Prompt
Rewrite the material below as a numbered list, one line per item, skipping any blank lines. Leave the pictures out.

++++++++++++++++++++

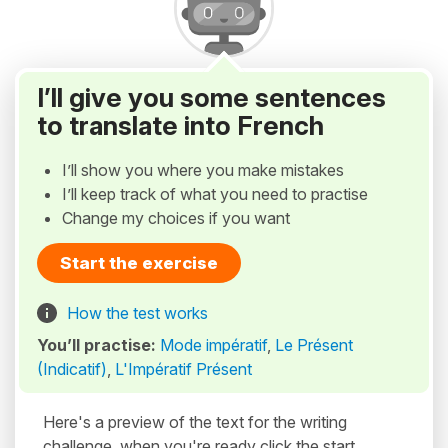
I’ll give you some sentences
to translate into French
I’ll show you where you make mistakes
I’ll keep track of what you need to practise
Change my choices if you want
Start the exercise
How the test works
You’ll practise:
Mode impératif
,
Le Présent
(Indicatif)
,
L'Impératif Présent
Here's a preview of the text for the writing
challenge, when you're ready click the start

++++++++++++++++++++

Written response
1. I’ll give you some sentences
2. to translate into French
3. I’ll show you where you make mistakes
4. I’ll keep track of what you need to practise
5. Change my choices if you want
6. Start the exercise
7. How the test works
8. You’ll practise:
9. Mode impératif
10. ,
11. Le Présent
12. (Indicatif)
13. ,
14. L'Impératif Présent
15. Here's a preview of the text for the writing
16. challenge, when you're ready click the start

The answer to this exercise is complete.